Each of us knows what my own self is, right? Yeah, my self is right here, right inside of me, running my life. My self is who I am. What could be more obvious? “Everyone’s weaving it, coming on strong all the time!” Hmm. Who is doing the driving, who the weaving. “I-me-me-mine” is doing it according to George Harrison put it? So where is my self in all this?
If René Girard is right, then the human self is not in the midst of our desires, I-me-me-mine, where we tend to locate it. Rather, we derive our desires from the desires of other people and they from us. (See Mimetic Desire and Mimetic Rivalry) Well, we don’t want other people driving our desires or snatching ours away, so we fight back, insisting that I-me-me-mine is the one who wants whatever it is and others are copying I-me-me-mine. The problem is, the whatever-it-is falls away as a desire defining the self and the entire self of I-me-me-mine is embroiled with this rival. Some autonomy. So, I-me-me-mine will try refusing to desire what anybody else desires. This is resentment. Of course, resentment I-me-me-mine me into the enemy’s desire since opposition to a desire is as strong a driving motor as combat over the desire. (See Resentment)
This spiral of desire tilts I-me-me-mine to the abyss that shows this desiring self to be an illusion, a void.

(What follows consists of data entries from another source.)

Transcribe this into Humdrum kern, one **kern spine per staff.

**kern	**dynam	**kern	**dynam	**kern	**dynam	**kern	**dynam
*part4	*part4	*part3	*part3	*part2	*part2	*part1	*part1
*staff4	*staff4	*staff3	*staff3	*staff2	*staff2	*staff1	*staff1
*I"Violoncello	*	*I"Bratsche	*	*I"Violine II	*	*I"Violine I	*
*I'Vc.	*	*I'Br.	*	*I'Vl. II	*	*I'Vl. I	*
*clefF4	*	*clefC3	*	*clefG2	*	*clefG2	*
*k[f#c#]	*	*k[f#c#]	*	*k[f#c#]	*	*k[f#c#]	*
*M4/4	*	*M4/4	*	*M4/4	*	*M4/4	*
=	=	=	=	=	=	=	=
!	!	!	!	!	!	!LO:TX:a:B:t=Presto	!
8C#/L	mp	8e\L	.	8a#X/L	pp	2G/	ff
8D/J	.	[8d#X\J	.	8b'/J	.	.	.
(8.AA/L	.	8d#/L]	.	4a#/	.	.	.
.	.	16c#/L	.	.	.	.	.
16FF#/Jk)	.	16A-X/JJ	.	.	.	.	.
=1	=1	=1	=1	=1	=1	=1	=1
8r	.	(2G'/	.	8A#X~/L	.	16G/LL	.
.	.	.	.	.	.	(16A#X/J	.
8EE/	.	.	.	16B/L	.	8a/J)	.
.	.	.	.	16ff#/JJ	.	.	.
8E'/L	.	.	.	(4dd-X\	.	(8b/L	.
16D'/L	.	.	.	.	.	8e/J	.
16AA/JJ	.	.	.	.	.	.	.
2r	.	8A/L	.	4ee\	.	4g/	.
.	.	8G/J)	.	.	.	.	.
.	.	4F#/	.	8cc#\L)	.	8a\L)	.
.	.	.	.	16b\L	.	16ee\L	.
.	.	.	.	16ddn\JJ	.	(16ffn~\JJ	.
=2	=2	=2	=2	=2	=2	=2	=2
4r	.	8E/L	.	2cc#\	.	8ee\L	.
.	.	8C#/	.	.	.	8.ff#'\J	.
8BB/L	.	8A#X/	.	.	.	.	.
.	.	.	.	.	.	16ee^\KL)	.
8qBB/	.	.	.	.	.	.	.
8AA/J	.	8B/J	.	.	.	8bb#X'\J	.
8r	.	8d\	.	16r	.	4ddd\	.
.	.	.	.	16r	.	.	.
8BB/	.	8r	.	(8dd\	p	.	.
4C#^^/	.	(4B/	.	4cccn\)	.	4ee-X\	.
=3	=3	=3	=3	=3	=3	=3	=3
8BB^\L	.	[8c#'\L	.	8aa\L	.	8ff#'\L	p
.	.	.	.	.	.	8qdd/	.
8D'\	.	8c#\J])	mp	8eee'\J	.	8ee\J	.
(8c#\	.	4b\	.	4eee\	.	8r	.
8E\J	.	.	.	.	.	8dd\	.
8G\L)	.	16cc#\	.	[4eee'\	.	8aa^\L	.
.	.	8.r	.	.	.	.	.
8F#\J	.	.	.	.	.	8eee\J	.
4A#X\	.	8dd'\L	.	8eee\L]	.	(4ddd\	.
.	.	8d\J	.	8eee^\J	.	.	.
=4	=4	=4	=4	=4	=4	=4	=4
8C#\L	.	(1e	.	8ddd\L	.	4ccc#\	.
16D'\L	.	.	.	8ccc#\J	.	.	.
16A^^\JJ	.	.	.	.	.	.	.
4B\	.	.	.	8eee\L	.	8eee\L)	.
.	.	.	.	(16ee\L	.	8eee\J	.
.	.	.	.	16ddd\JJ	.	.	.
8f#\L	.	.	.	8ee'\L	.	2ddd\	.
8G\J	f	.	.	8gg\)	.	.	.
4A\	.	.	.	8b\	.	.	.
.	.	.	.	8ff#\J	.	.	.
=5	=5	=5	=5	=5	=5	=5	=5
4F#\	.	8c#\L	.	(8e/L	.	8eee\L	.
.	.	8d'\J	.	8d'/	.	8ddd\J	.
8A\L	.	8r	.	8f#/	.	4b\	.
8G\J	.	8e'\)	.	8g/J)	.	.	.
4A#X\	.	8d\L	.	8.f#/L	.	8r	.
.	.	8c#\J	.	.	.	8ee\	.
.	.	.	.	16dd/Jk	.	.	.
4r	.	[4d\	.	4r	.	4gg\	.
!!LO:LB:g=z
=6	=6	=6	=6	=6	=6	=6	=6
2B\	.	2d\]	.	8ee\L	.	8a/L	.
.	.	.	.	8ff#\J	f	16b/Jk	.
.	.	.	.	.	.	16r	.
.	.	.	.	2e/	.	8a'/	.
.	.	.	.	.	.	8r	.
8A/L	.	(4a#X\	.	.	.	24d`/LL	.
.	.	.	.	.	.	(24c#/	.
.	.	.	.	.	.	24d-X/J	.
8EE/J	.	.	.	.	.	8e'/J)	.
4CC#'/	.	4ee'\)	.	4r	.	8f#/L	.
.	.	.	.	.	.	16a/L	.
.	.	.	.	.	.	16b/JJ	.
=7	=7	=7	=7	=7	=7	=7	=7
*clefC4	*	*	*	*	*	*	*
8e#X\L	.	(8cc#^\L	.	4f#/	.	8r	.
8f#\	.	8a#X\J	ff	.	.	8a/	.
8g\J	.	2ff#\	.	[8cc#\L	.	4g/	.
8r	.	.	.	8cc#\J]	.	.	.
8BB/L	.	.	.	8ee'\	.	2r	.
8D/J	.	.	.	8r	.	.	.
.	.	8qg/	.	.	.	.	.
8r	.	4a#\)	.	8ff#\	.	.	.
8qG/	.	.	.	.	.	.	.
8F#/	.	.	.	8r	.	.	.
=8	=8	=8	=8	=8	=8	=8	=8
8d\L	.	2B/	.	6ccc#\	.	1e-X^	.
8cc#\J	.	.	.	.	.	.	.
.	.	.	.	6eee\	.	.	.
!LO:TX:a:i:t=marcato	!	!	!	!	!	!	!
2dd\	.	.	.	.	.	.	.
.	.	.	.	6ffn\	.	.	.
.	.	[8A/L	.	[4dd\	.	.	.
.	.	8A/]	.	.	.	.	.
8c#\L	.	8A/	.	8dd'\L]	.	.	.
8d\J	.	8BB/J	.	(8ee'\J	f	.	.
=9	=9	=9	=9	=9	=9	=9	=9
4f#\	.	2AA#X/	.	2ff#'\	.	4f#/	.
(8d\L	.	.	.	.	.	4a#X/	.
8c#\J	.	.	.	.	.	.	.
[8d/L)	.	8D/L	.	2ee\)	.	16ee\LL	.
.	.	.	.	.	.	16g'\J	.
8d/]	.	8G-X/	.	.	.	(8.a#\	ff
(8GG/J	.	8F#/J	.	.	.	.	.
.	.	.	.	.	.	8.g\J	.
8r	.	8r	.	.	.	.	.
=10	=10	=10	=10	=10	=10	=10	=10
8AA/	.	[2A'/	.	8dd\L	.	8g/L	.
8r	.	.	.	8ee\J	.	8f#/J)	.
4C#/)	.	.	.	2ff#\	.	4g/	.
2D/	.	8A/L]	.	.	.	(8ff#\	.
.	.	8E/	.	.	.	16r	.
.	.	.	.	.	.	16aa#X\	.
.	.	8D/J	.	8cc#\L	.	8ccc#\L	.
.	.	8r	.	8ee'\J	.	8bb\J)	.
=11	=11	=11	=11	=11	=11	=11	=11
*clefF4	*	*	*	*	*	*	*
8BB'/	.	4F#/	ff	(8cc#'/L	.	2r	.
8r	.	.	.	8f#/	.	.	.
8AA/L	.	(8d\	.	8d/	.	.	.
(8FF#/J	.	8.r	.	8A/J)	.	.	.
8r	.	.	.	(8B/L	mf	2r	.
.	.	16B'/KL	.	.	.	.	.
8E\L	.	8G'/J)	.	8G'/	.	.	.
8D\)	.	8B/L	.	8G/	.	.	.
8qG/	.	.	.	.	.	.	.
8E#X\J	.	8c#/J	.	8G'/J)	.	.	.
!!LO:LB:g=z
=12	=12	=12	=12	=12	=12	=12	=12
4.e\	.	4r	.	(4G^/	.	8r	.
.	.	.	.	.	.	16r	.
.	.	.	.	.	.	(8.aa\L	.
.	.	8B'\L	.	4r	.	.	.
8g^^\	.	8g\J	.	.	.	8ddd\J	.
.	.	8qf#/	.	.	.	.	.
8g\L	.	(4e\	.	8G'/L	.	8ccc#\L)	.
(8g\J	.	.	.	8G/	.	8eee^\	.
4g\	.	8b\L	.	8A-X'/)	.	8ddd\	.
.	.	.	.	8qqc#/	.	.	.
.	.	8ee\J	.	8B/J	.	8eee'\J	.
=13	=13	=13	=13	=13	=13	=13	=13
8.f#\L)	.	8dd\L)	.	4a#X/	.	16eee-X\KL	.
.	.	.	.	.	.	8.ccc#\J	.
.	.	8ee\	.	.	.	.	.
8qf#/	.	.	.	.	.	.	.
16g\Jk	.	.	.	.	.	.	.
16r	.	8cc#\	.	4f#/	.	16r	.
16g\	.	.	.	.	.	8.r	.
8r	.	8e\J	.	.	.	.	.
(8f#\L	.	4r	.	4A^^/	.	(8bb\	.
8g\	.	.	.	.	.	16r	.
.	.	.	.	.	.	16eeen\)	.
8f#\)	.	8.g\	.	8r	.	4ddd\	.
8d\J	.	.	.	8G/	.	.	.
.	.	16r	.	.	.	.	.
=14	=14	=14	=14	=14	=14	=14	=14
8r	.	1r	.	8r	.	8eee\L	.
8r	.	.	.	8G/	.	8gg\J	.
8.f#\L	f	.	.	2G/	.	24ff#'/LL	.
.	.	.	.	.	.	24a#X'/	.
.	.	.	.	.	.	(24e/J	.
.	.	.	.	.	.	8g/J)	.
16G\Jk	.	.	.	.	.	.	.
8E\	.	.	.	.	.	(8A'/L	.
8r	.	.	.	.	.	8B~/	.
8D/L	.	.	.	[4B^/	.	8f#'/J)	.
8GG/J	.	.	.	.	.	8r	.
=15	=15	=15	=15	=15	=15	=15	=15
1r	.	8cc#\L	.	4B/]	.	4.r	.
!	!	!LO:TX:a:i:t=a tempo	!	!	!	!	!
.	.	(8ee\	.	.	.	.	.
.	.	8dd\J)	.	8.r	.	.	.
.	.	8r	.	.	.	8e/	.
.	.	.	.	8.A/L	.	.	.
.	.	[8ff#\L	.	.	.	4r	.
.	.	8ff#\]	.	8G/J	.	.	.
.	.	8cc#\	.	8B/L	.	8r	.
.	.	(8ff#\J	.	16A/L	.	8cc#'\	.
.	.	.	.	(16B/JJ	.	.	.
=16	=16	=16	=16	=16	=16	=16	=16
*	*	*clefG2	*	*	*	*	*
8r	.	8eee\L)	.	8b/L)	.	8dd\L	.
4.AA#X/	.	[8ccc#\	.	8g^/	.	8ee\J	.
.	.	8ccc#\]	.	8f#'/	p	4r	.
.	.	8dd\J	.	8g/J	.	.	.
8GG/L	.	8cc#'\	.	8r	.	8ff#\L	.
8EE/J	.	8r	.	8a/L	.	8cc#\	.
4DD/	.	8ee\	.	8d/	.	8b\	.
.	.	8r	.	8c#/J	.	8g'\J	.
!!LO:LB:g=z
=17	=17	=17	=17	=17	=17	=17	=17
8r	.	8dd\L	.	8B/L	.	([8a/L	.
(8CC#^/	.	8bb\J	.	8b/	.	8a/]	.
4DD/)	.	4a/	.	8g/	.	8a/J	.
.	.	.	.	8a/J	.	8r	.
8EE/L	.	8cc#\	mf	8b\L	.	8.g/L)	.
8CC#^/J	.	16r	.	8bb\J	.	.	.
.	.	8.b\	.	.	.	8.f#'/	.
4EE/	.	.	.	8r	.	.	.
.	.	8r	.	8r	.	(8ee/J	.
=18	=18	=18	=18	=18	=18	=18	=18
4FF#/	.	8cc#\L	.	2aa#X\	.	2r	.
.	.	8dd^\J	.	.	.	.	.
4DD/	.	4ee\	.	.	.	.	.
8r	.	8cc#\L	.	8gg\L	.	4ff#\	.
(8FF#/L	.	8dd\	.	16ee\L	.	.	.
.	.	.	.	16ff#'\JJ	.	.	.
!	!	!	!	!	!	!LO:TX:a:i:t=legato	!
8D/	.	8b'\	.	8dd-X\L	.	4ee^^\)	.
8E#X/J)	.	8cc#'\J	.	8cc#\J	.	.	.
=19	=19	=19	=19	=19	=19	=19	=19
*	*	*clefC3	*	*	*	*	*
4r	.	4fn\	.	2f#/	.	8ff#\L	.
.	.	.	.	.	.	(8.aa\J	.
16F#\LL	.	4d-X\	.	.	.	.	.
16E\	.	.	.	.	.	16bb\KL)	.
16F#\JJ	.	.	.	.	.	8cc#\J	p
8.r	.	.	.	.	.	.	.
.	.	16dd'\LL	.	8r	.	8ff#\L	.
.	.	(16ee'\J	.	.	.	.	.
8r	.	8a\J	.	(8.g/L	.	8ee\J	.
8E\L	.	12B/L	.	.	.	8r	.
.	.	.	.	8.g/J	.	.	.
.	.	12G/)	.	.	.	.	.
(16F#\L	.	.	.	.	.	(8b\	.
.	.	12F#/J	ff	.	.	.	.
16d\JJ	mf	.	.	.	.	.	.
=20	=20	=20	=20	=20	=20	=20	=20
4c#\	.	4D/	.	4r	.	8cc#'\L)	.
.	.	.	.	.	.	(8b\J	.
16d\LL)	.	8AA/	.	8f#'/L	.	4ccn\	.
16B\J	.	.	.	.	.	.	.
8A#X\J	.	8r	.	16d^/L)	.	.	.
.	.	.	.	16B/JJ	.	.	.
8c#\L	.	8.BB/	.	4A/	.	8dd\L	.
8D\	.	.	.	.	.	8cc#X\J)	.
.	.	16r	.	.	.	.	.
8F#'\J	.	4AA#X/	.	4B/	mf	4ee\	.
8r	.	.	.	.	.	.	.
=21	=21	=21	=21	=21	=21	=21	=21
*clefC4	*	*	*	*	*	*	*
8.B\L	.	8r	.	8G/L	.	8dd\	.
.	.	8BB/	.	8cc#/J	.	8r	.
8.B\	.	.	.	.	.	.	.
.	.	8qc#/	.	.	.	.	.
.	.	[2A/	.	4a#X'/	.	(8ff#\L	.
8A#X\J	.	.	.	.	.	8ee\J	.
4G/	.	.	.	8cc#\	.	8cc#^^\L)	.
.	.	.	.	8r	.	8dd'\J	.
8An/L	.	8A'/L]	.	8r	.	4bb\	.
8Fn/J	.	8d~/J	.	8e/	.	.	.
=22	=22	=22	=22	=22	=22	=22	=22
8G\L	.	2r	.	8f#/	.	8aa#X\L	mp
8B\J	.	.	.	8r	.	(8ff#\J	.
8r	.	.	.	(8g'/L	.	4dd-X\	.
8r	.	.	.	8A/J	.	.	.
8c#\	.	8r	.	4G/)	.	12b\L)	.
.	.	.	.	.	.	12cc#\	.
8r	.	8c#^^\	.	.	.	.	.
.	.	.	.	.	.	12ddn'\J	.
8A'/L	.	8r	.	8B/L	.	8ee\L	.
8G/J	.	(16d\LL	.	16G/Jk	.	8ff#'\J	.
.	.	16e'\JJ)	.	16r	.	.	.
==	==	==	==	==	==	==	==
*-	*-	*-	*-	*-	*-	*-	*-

While reflecting on Chuang Tzu’s Taoist writings, Thomas Merton suggested that “it is the void that is our personality, and not our individuality that seems to be concrete and defined by present and past, etc.” This “not-I” is seen by Chuang Tzu and Thomas Merton as a source of freedom, but “we are completely enslaved by the illusory.” (Merton & the Tao)
In New Seeds of Contemplation Merton warns us that “every one of us is shadowed by an illusory person: a false self. This is the man I want myself to be who cannot exist, who cannot exist because God cannot know anything about him.” The false self a.k.a. I-me-me-mine, is constantly in rivalry with other false selves who have the same alias. “All through the night, all through the day, everyone’s saying it, flowing more freely than wine.” Like Merton, George Harrison warns us that an epidemic of desire threatens to flood the whole world.
We aren’t lost in this abyss of “not-I.” If we let go of the matrix of desires that I-me-me-mine clings to, than we find ourselves called by name. This calling voice asks us why we are persecuting him? Persecuting? We weren’t doing nuthin’. I-me-me-mine’s desire machine blinds us to what we are doing to other people, all of whom Christ identifies with.
When we answer with our names to the voice in the abyss, the self is still not-I, but that does not matter because the Persons of the Trinity are filling this void with their forgiving love that clarifies what all this forgiveness is about.
Well, Jesus did say something about dying in order to live.